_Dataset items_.
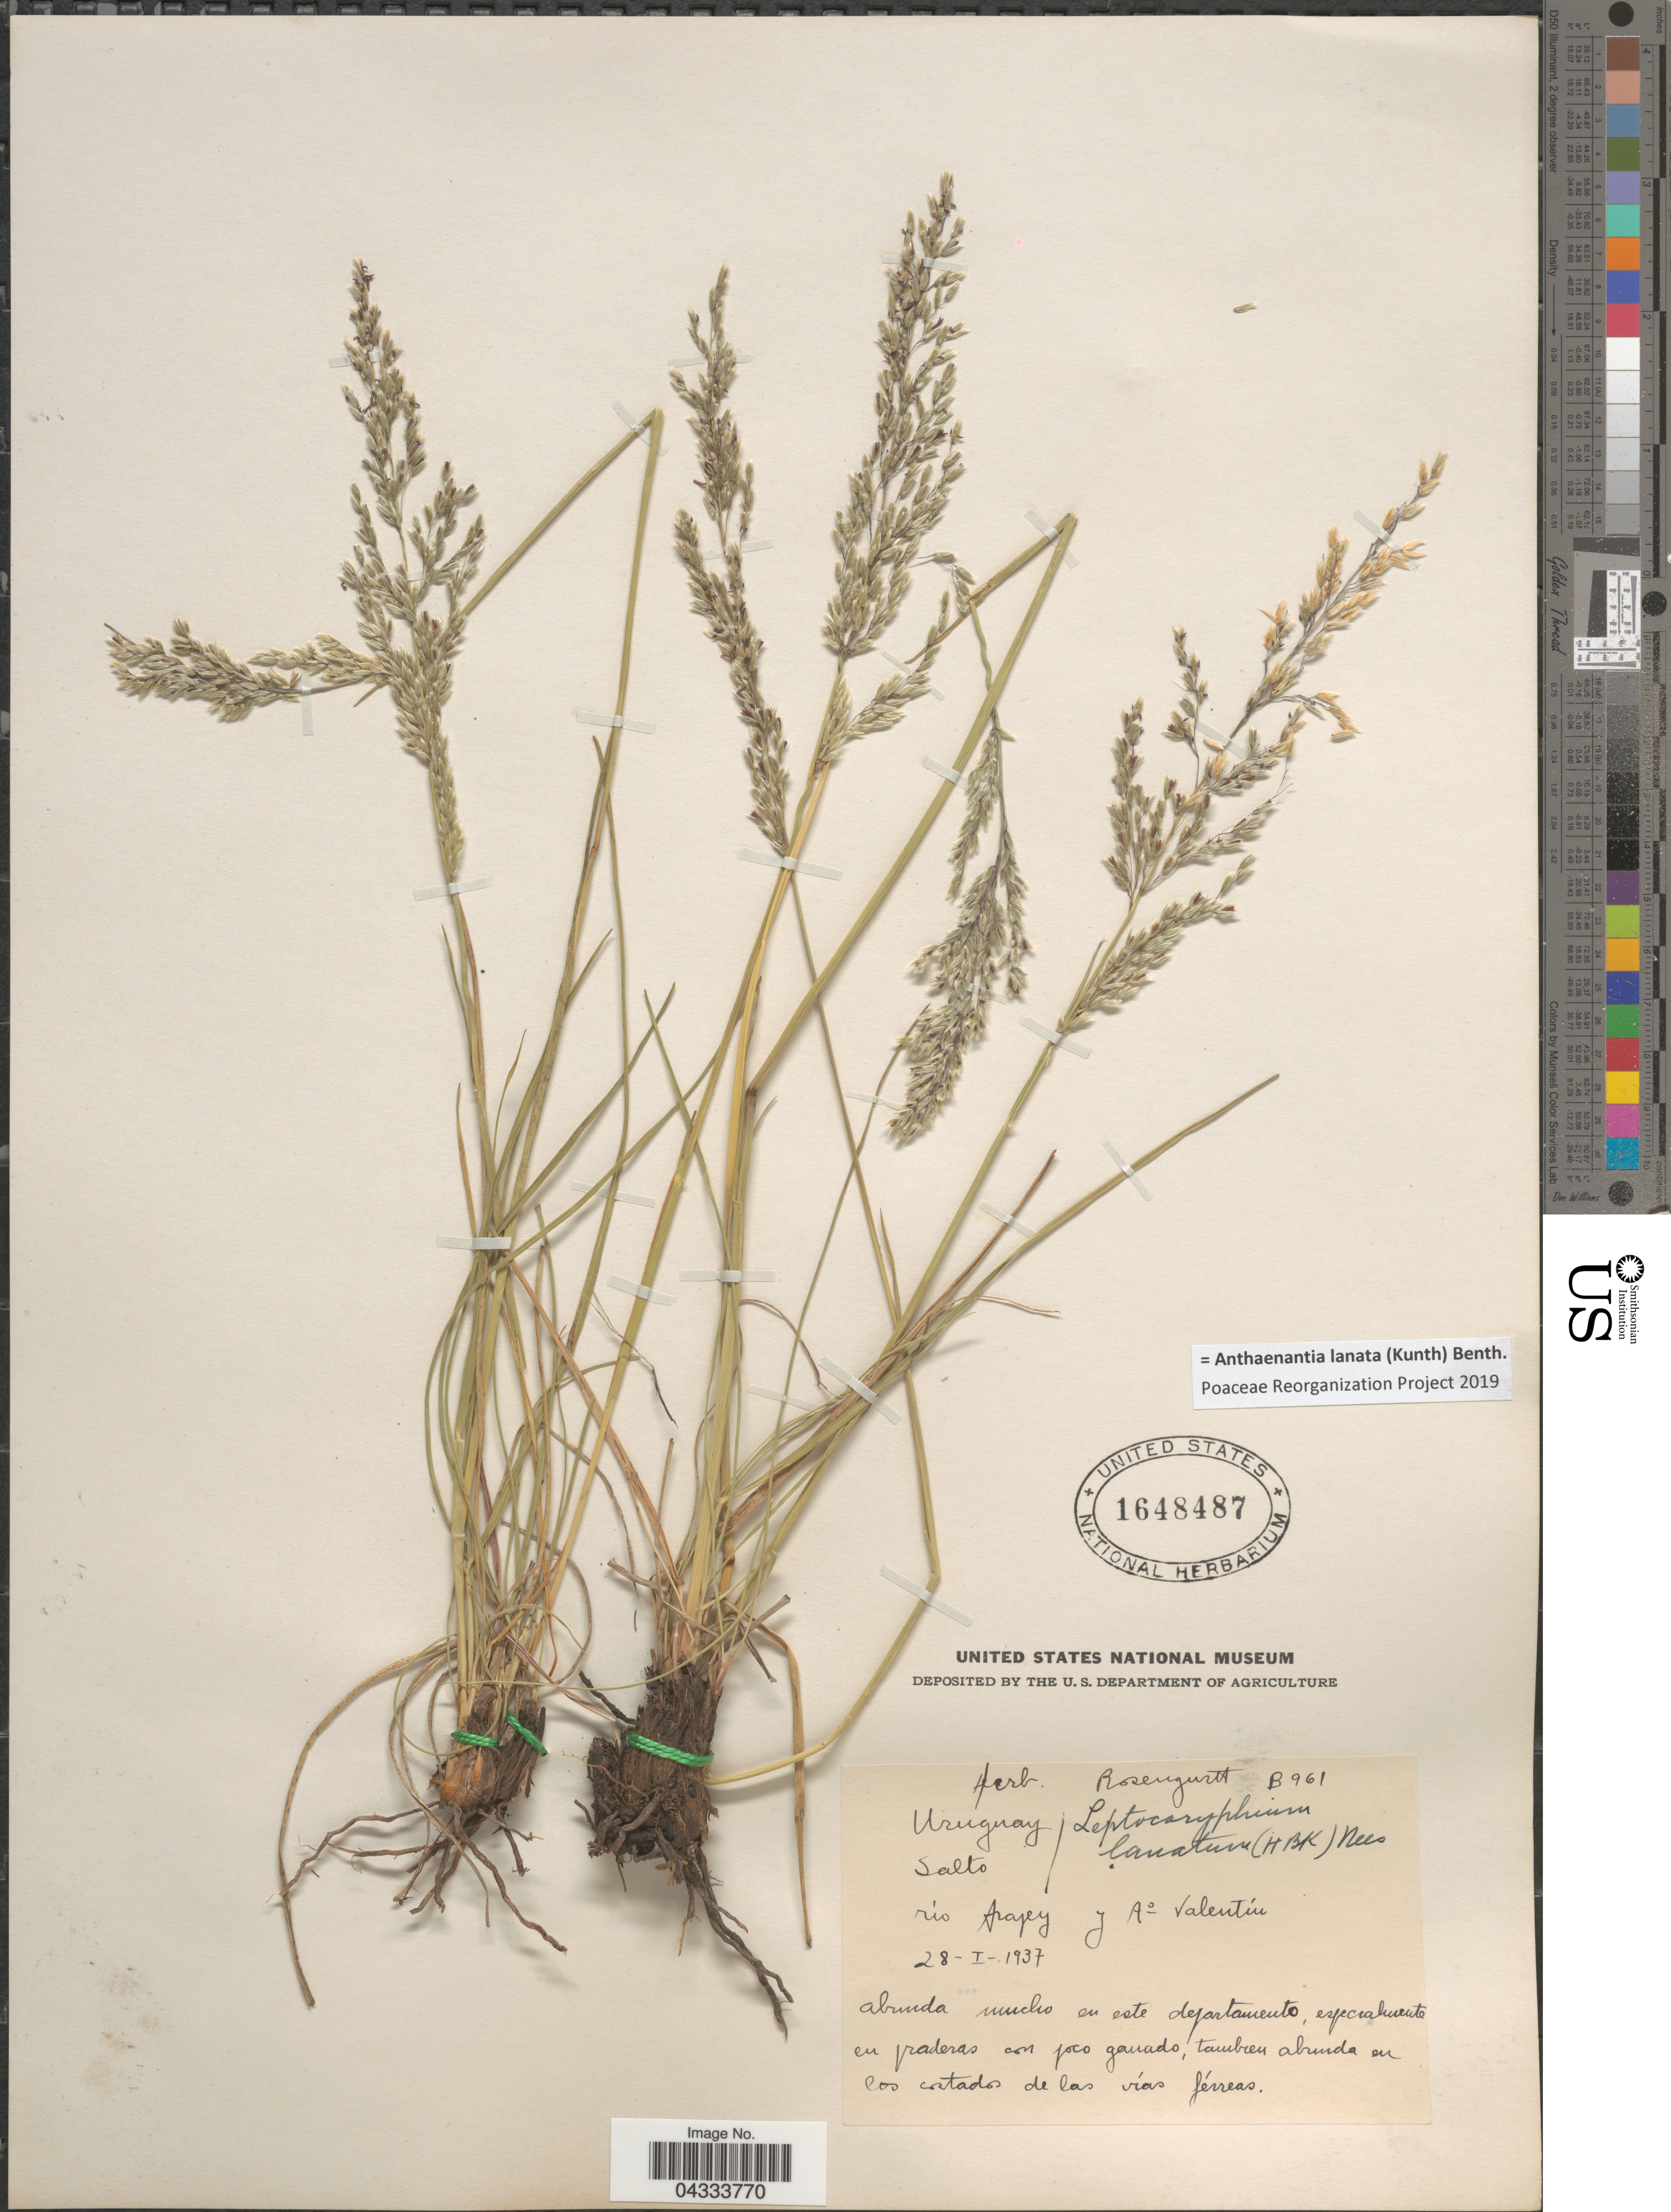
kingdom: Plantae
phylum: Tracheophyta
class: Liliopsida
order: Poales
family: Poaceae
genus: Anthaenantia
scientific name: Anthaenantia lanata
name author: (Kunth) Benth.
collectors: ex herb. Rosengurtt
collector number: B961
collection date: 1937-01-28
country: Uruguay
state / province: Salto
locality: Río Arajey y Ao Valentín.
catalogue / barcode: US 1648487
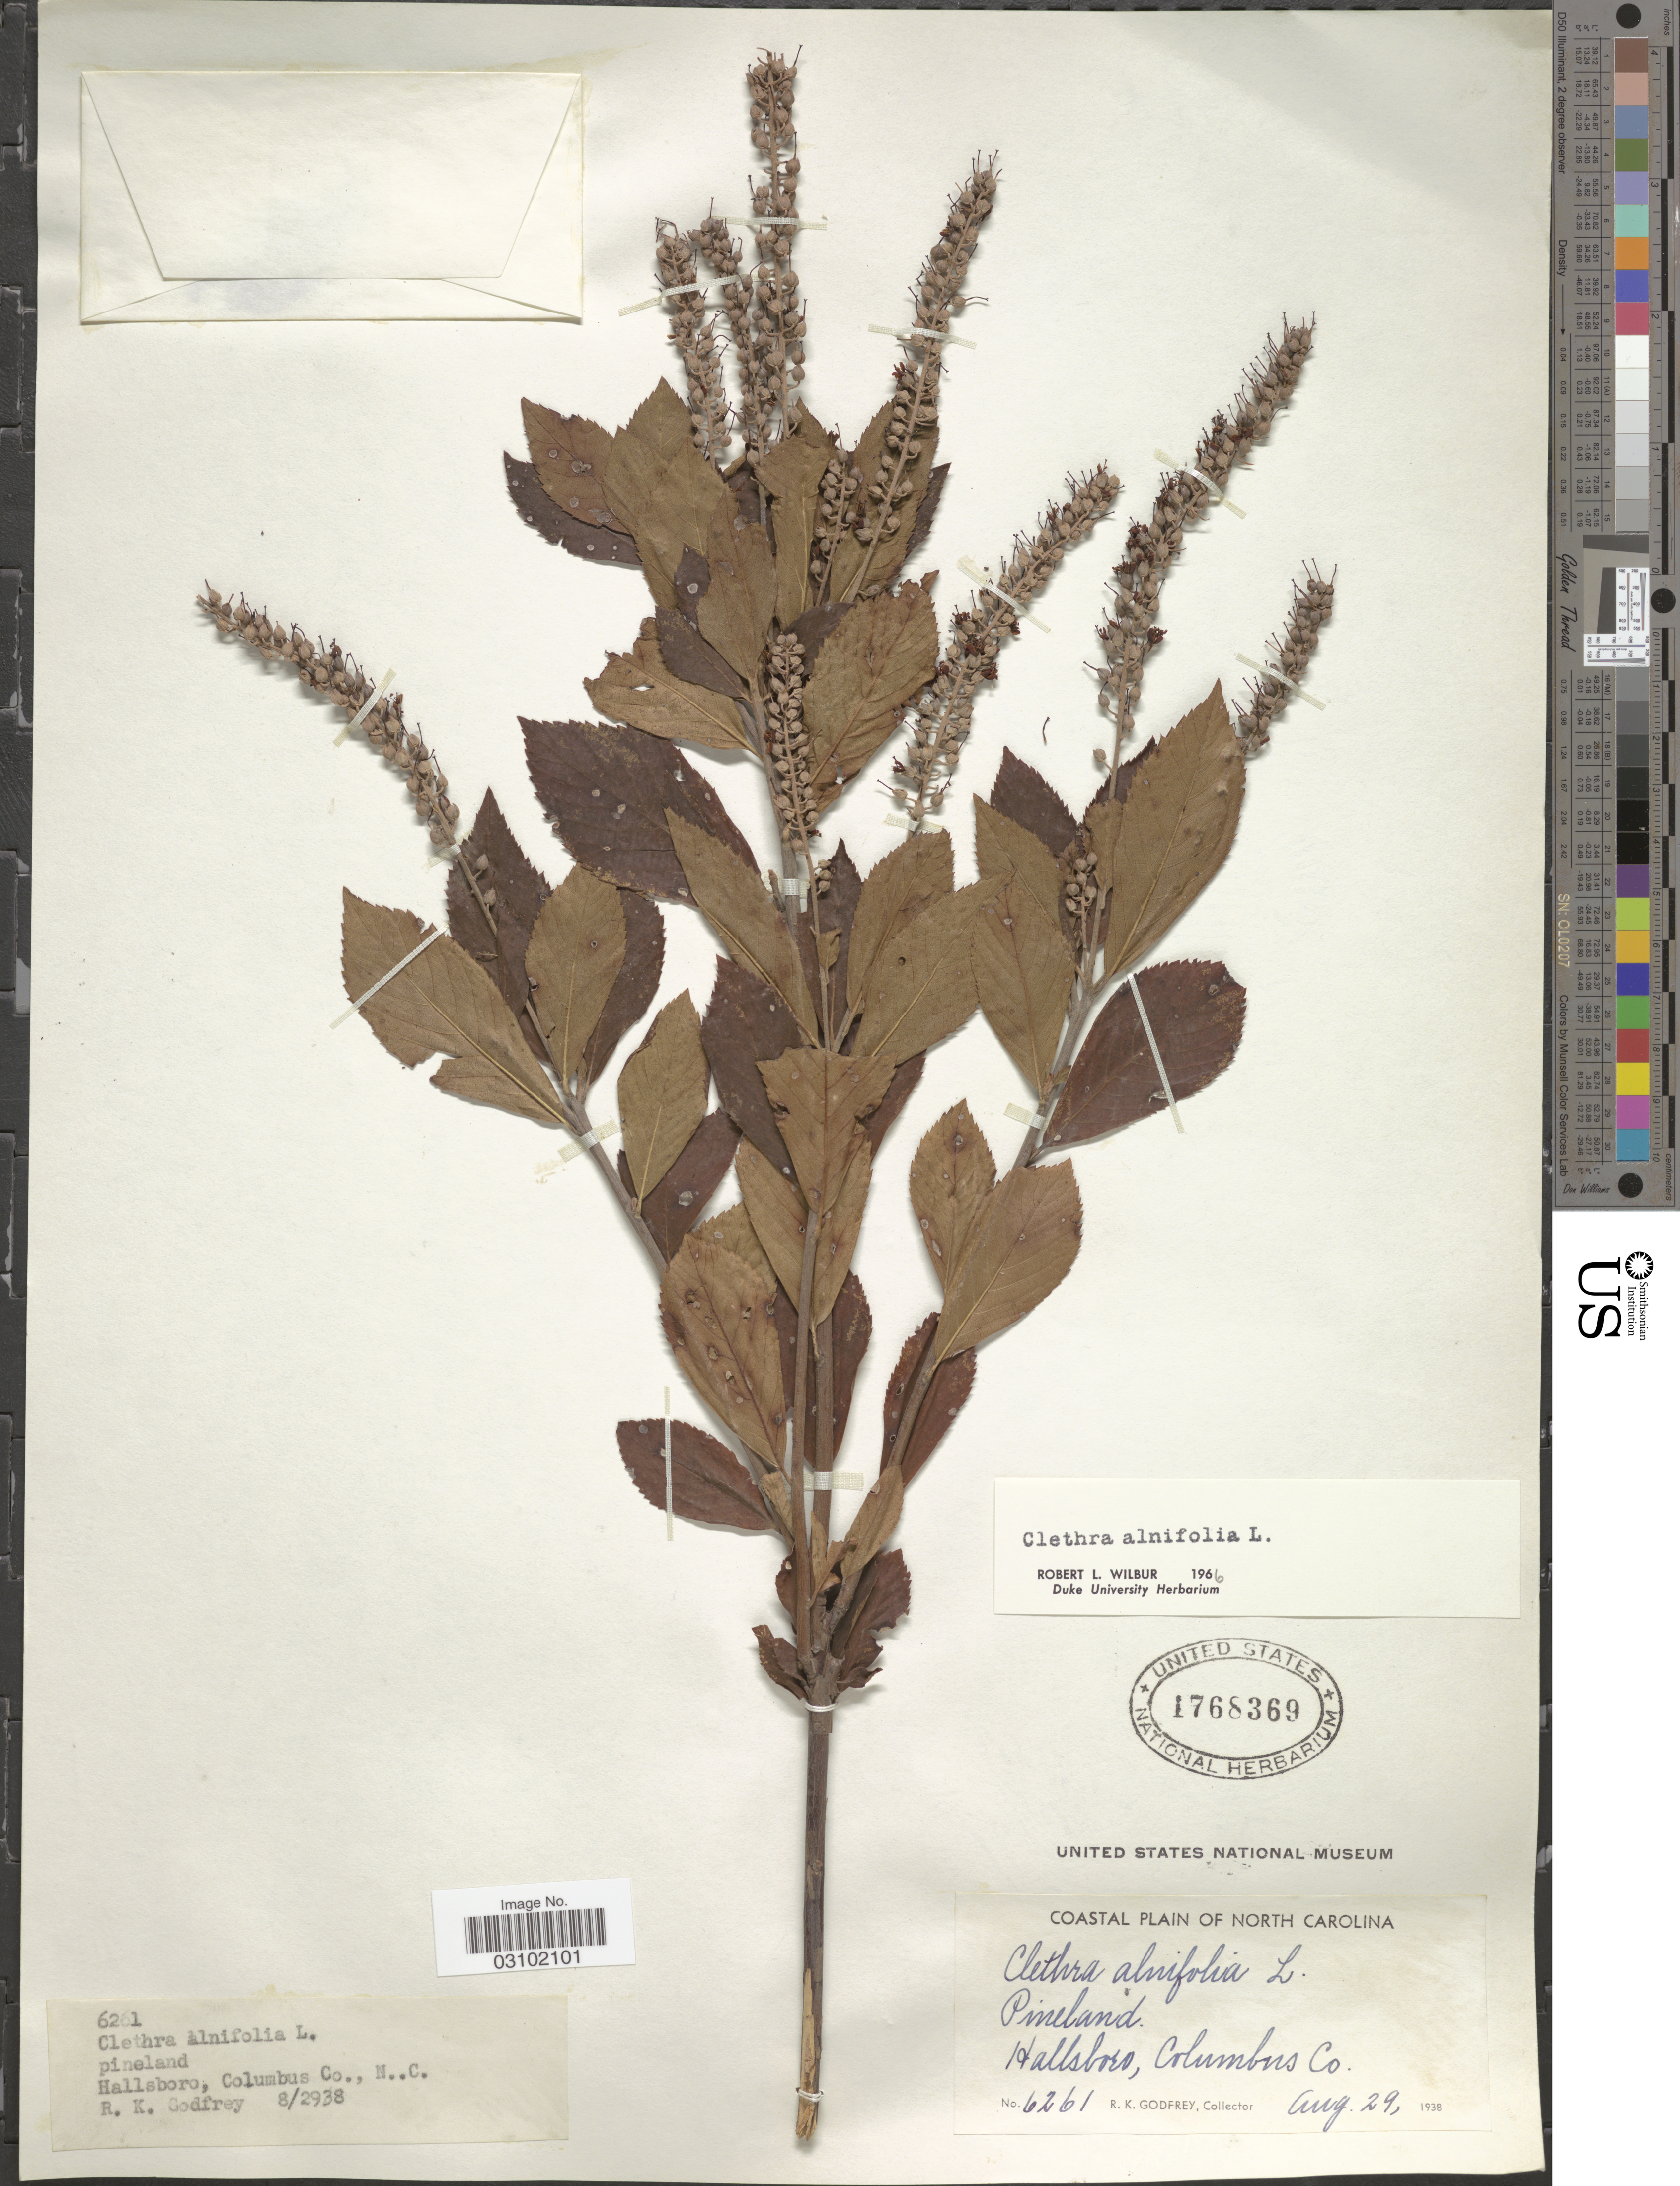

_Exercise aim_. Change "locality" to "site" in the lines starting with the one that contains "family: Poaceae" and going on through the end of the data, and write those lines out again with nothing else altered. Leave the pictures out.

_Answer_.
family: Poaceae
genus: Anthaenantia
scientific name: Anthaenantia lanata
name author: (Kunth) Benth.
collectors: ex herb. Rosengurtt
collector number: B961
collection date: 1937-01-28
country: Uruguay
state / province: Salto
site: Río Arajey y Ao Valentín.
catalogue / barcode: US 1648487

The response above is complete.